Oracle’s strong message to go after the entire cloud stack should not go unnoticed. In Q4 alone, Oracle cloud cleared $426M. That is a massive number. Even if they did a poor job of delivering solutions, one cannot deny the sheer girth of opportunity that overshadows others.

Cisco’s shift to software

Cisco has long since been the darling of the IT infrastructure and operations world. Their challenge has been to create a separation between hardware and software while advancing their position beyond the infrastructure realms.

In general, networking technology is one of the least advanced areas when compared with advances in compute and storage infrastructure. As cloud and speed become the new mantra, the emphasis on networking becomes more important than ever.

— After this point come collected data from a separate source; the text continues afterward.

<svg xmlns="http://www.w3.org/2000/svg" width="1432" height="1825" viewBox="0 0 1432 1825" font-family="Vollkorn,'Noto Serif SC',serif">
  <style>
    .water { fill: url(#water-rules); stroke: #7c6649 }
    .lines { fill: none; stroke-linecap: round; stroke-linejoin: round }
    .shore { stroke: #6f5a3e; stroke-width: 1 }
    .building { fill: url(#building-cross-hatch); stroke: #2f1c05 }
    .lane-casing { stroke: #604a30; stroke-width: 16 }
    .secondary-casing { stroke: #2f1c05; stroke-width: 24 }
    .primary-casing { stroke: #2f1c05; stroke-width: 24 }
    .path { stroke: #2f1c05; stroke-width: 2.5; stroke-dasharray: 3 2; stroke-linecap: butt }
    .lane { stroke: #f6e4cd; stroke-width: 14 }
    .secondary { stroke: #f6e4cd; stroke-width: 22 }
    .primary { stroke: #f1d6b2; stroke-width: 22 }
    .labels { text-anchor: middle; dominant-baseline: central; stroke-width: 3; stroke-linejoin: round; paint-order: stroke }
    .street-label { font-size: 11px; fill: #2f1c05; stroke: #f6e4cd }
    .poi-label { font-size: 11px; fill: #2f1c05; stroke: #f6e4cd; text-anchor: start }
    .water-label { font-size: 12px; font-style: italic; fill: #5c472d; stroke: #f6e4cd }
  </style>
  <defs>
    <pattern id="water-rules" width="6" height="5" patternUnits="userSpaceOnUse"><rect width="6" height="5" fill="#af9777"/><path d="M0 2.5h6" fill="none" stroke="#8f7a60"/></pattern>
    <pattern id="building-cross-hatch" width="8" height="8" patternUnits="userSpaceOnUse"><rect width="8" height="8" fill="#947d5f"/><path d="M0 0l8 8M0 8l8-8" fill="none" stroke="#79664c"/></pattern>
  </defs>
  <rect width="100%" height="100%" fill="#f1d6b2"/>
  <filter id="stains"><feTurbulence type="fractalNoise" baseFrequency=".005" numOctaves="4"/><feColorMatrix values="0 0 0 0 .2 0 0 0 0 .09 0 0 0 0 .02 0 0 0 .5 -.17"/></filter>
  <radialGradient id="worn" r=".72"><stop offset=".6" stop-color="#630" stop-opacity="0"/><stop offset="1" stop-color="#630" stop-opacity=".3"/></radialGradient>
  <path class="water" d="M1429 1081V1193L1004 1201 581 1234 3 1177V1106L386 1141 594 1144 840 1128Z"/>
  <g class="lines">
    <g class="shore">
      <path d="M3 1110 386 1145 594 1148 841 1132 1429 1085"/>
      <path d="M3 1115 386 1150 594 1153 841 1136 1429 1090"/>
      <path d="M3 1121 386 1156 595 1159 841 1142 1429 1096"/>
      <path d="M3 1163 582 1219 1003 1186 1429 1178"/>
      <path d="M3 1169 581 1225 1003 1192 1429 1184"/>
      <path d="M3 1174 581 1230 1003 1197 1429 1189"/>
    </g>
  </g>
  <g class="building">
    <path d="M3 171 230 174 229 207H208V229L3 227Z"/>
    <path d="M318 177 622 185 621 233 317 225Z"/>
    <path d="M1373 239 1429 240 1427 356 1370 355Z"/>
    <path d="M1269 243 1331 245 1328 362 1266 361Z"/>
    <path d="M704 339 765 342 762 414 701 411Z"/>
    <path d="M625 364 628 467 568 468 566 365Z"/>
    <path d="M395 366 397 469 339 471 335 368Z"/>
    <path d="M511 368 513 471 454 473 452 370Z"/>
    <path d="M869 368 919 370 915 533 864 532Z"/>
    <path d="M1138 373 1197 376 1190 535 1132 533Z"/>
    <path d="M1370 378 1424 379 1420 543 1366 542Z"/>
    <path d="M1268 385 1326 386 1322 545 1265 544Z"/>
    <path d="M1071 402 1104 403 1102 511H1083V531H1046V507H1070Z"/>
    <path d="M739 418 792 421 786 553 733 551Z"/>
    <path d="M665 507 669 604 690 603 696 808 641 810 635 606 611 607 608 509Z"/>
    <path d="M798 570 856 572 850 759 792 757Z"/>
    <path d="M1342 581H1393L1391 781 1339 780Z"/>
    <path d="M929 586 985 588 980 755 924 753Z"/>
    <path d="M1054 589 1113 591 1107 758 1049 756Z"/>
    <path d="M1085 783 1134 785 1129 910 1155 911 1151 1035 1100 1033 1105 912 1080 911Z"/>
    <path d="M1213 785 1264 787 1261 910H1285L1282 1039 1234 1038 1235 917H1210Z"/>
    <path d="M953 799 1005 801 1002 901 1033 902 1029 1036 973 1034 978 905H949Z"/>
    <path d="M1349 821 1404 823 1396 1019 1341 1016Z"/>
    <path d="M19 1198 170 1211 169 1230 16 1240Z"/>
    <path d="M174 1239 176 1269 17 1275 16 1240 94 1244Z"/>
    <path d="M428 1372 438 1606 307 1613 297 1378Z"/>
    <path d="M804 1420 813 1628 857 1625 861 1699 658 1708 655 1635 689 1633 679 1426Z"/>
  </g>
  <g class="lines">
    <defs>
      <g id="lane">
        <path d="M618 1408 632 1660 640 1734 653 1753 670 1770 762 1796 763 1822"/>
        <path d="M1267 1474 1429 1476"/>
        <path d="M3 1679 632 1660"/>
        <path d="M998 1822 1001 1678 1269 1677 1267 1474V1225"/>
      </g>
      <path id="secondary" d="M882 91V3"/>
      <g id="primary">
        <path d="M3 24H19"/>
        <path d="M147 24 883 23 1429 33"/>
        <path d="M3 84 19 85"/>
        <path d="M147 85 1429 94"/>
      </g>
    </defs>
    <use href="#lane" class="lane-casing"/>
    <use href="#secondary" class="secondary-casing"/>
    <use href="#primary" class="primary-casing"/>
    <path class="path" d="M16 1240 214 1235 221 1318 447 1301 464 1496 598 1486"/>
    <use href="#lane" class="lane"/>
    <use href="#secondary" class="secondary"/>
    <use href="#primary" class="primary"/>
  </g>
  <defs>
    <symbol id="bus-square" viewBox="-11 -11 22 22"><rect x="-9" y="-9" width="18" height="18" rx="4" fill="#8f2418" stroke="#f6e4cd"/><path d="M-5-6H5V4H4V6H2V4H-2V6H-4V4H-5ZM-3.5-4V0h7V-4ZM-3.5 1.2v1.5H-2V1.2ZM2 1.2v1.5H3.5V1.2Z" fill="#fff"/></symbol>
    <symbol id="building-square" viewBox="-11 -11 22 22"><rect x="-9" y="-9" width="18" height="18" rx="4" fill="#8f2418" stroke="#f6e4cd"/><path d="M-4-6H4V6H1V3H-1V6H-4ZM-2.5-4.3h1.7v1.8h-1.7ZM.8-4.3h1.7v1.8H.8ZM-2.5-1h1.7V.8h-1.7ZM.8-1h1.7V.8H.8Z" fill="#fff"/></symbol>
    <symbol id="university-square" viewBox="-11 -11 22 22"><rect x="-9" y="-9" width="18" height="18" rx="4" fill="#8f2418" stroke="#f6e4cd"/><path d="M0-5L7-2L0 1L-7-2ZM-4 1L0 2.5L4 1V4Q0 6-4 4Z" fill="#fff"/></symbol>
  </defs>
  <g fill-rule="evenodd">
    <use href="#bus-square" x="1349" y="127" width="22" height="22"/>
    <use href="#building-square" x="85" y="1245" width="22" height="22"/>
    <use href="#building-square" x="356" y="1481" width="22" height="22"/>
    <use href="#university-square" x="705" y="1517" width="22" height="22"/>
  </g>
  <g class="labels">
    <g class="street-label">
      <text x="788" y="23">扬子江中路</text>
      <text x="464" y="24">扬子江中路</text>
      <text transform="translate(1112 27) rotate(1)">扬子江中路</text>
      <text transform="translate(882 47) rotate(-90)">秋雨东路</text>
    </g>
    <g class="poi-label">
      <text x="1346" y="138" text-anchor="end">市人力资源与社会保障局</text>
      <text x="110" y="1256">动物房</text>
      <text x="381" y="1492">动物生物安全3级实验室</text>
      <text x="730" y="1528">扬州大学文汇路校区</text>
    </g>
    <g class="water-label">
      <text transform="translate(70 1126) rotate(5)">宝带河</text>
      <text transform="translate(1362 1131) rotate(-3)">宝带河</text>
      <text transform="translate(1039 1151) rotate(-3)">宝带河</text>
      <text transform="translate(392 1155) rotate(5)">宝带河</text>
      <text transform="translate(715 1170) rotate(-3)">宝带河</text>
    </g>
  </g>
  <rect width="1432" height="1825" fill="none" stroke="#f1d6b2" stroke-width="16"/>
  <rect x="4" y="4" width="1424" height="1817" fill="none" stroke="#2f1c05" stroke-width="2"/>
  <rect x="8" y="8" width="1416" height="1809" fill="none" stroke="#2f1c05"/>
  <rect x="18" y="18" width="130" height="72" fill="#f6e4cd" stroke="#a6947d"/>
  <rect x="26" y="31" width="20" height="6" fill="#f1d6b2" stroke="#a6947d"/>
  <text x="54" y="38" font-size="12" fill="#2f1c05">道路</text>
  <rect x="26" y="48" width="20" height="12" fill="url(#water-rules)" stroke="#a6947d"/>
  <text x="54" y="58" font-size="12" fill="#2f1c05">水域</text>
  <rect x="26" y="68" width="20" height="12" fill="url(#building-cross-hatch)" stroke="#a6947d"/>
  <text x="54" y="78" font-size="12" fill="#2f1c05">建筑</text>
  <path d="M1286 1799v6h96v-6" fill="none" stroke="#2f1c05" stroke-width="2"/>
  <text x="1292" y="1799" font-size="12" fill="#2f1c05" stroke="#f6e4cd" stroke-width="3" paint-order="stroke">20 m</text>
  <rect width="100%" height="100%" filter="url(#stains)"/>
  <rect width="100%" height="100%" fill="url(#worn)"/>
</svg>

As the industry moves to integrate both infrastructure and developers, Cisco will need to make a similar shift. Their work in SDN with ACI and around thought-leadership pieces is making significant inroads with enterprises.

Summing it all up

Each is approaching the problem in their own ways with varying degrees of success. The bottom line is that each of them is making significant strides to remain relevant and support tomorrow’s enterprise. Equally important is how quickly they’re making the shift.

If you’re a startup, you will want to take note. No longer are these folks in your dust. But they are your potential exit strategy.

It will be interesting to watch how each evolves over the next 6-12 months. Yes, that is a very short timeframe, but echoes the speed in which the industry is evolving.